There’s also a free web version and a Slate article about it which mentions “gamelike qualities” including “flow” — which I view with skepticism as a fair bit of malarkey, unless it’s the psychological concept coined by Mihaly Csikszentmihalyi — but I’m curious so I gave it a try.

I can’t imagine why anyone would want to read this twaddle, but here it is regardless.

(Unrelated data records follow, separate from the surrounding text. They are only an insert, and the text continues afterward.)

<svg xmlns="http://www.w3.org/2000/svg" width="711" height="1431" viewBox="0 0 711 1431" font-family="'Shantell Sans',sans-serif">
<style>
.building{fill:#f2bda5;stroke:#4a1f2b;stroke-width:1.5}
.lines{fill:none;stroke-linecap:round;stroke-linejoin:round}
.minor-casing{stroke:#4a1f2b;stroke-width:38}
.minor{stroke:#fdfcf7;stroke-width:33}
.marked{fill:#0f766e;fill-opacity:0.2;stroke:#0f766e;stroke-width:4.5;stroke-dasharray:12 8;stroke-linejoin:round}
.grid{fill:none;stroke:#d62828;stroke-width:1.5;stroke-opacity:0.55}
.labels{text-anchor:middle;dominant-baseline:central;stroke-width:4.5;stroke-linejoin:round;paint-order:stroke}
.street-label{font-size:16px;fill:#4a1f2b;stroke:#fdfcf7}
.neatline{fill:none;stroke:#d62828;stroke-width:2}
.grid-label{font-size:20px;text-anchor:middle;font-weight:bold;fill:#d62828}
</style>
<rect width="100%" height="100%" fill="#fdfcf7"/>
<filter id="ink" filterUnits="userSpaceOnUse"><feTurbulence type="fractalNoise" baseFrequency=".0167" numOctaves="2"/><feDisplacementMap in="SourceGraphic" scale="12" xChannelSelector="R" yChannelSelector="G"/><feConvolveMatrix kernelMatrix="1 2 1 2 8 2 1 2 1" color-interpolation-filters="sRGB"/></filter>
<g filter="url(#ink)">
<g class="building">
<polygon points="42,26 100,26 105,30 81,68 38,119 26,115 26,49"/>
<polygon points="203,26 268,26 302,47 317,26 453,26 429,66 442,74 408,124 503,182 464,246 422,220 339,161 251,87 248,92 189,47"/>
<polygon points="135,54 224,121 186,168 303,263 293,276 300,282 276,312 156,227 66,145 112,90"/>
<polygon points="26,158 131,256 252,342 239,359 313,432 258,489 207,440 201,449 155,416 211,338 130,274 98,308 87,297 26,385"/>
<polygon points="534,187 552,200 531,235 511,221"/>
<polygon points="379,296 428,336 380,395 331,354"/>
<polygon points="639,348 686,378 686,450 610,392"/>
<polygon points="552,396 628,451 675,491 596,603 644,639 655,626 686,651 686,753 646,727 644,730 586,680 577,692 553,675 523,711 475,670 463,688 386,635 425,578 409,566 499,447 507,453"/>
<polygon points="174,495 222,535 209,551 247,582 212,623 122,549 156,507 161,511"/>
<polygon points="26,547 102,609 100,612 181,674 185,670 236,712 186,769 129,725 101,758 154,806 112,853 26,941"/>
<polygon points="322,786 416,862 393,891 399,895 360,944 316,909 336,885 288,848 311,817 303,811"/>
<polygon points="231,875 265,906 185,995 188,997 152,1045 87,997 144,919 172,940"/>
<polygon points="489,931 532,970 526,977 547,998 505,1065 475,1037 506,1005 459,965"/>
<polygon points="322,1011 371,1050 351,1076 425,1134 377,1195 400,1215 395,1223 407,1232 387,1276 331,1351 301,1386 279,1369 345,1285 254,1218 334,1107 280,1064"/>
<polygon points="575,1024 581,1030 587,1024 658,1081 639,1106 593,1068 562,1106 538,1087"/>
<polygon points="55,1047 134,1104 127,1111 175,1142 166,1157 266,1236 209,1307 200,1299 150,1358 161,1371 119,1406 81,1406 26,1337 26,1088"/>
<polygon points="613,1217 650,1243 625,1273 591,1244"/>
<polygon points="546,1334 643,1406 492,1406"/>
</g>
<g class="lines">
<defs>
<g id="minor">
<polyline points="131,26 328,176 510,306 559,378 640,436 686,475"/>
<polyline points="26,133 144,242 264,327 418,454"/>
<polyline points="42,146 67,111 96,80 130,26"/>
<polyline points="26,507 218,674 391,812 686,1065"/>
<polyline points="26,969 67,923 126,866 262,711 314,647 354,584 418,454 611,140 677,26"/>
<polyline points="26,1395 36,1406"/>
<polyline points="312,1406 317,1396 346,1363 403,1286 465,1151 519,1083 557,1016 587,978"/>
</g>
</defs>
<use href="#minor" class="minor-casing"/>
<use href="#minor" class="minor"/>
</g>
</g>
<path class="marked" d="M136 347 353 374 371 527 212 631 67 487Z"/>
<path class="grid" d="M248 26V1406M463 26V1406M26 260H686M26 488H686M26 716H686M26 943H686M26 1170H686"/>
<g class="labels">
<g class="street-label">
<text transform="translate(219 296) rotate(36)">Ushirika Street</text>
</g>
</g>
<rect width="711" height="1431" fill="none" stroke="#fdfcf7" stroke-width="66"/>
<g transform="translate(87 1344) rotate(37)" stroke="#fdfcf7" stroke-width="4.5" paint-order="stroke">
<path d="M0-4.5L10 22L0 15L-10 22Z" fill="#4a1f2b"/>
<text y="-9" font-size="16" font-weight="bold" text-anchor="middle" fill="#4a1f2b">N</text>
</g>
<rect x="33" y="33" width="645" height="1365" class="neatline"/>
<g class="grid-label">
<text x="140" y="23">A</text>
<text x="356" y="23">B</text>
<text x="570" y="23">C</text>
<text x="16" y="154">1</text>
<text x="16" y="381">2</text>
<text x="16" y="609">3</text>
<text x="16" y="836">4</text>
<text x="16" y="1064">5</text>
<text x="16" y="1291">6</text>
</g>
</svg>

well I didn’t want to write for five minutes straight, but I guess I’ll have to, since there’s no way to set it for only two minutes. I’ve had this recommended to me by two people now, which means I have to try it. There’s obviously no wait to use italics, which is weird, because I really wanted to italicize that word “have” in the previous sentence. I also worry that I’m focused too much on proper spelling, because delete doesn’t work — or I should say it doesn’t count as actually typing when you’re being measured by this clock in the upper-right corner of the screen. Then again I guess I cannot be too angry at that, because Natalie Goldberg in her book _Writing Down the Bones_ says that when you’re writing a first draft, you shouldn’t even bother to crrect mistakes. There, klook — I kept that typo in, manh that is really againsty my nature but i’m into trying new things so let’s see what happens when I don’t bother with fixing things as I go. I suppose it’s supposed to open some new door of my consciousness, like a Rider on the Storm, but I don’t really believe that’s likely. On the other hand, who knows what will happen when I try to fight the internal censor? Then again I’m just sorta writing for the purpose of writing and I think the pressure of the clock is more hurtful than helpful here. I mean, I want to kin of organize my thoughts but I can’t, because I’m paranoid that if I do the wrong thing all my writing is going to disappear and there are few things in life worse than the idea that something I’ve worked really hard for will just vanish. Then again, that’s kind of what happens when a minecraft server wipes, so you’d think I’d be used to that by now. In a way, maybe this new format is kind of like a Tibetan Mandala, and it6’s healthy for5 us to consider the value of working really hard on something for a very long time only to see it get blown away to remind us of the transitory nature of all things. I wonder how this will read when I’m done — part of me thinks I’ll be all proud of myself to show off all the things I wrote when I’m done, not to mention the impressive 73 WPM that I achieved and DFANGIT i made another typo because it’s actually 83 wpm but I dare not co.. hey look the top of the thing says “WIN!” So I guess I won. Hooray for me.